Rule #1--Most important rule EVER:
If you are not comfortable driving in adverse weather STAY OFF THE ROAD. DO NOT DRIVE. NO arguing, no qualifications, no s***. If you're not comfortable behind the wheel in snow, you have no business attempting it.
--However quickly you think you can stop, leave at LEAST twice that distance between the car in front of you. And, conversely, keep that following distance in mind when merging with traffic...don't be the d!ck who eats up decent drivers' safe following space because he's too stupid to find a proper opening. Panic maneuvers are a lot harder to pull off when steering traction is limited, so try even harder not to have to make them.
--Don't go slower than necessary! Sure, driving too fast is dangerous, but driving too slow in slick conditions creates a moving chicane. Passing and changing lanes in heavy snow can get hairy with rutted and unevenly distributed snow. When people have to move to go around you just to travel at a safe speed, you are chancing a lot of accidents for nothing.
--PLEASE at least TRY to maintain some semblance of lane organization. Yes, I KNOW you can't see the lane lines through snow. You should still be able to tell where you are on the road if you have 2 synapses to fire across each other. DON'T just follow the pre-worn trails of the other idiots on the road. They, as their namesake indicates, are idiots. Drive in the lane you need, just like normal. The more traffic spreads out, the greater the area of road that gets worn free of snow will be.
--Begin slowing before you think you need to. I promise, you've misjudged your stopping distance. Leave some room for error. That kid at the crosswalk and my rear bumper thank you.
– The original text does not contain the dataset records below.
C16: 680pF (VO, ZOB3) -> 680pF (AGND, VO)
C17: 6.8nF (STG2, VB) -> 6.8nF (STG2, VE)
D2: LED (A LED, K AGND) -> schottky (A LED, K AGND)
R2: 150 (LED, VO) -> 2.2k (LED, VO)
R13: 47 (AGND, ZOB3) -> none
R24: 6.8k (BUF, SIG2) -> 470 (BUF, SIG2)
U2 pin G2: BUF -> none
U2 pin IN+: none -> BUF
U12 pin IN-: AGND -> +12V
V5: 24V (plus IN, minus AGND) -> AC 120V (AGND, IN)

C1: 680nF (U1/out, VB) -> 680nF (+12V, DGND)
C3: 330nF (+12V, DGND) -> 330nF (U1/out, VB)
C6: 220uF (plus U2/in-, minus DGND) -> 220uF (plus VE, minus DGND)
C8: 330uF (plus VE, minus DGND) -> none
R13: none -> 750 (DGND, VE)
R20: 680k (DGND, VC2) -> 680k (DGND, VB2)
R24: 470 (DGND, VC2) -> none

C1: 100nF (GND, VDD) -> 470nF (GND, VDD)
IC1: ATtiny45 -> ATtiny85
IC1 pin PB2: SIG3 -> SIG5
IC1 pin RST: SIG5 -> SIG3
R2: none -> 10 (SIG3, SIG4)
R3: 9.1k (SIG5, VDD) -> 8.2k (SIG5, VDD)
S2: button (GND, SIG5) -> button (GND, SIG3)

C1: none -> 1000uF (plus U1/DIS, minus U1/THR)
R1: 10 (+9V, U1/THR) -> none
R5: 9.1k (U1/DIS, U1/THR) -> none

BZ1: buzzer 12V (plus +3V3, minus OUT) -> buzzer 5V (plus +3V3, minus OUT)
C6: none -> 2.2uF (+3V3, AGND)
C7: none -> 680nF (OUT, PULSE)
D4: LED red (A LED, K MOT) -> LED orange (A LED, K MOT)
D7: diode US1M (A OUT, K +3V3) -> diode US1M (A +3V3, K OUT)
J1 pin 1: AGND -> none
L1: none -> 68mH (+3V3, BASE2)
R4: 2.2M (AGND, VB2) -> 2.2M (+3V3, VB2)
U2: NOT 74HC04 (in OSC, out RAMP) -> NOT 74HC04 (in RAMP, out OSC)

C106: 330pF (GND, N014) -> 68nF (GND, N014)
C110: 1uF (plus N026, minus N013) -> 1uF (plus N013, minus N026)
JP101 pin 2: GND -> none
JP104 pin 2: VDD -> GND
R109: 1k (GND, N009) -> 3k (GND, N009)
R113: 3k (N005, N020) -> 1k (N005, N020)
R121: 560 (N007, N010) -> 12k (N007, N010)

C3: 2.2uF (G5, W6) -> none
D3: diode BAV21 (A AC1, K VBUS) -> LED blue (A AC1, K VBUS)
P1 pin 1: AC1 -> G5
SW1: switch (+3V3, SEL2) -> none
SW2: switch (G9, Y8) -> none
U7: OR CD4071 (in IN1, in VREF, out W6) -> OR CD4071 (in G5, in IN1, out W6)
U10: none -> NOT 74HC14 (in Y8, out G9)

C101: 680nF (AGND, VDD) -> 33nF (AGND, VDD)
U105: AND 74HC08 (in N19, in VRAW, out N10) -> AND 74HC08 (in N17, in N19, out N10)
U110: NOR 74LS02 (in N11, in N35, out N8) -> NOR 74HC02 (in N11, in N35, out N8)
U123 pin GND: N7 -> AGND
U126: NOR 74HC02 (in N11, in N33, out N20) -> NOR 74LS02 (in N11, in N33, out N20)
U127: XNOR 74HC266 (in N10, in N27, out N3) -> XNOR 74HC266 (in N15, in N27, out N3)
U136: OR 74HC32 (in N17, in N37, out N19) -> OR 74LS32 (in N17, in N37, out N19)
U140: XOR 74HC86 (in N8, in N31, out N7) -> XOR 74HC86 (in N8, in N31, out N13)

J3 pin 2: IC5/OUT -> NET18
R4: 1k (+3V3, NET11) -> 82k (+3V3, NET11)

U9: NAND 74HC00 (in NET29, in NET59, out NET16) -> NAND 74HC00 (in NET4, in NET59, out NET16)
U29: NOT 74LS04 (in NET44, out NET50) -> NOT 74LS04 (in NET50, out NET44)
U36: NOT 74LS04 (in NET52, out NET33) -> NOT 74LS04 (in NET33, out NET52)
Related to this one, I've made a habit of watching cars behind me and stopping accordingly. I let them follow too close and plan to stop short, so that when THEY can't stop, I've got somewhere to go to get out of their stupid way.
--Use your damn headlights. I don't care if its 2pm. It's snowing, and you're difficult to see. Turn your damn lights on our I'll turn 'em on for you and tear off the knob and shove it up your a** with help from my size 13.5 steel toe boots.
--Try to remember that stopping, braking, or even just letting off the throttle are NOT the end-all, be-all of "oh s*** what's happening" panic maneuvers. In traction-limited situations, varying tire rotation speed abruptly is likely to just make things worse. Try to keep a clear head and react SMOOTHLY. If you loose steering traction and start understeering, don't hit the brakes--you already lost traction, and there's none left to stop with. Steer back and regain some control.
I think that's it for my list for now.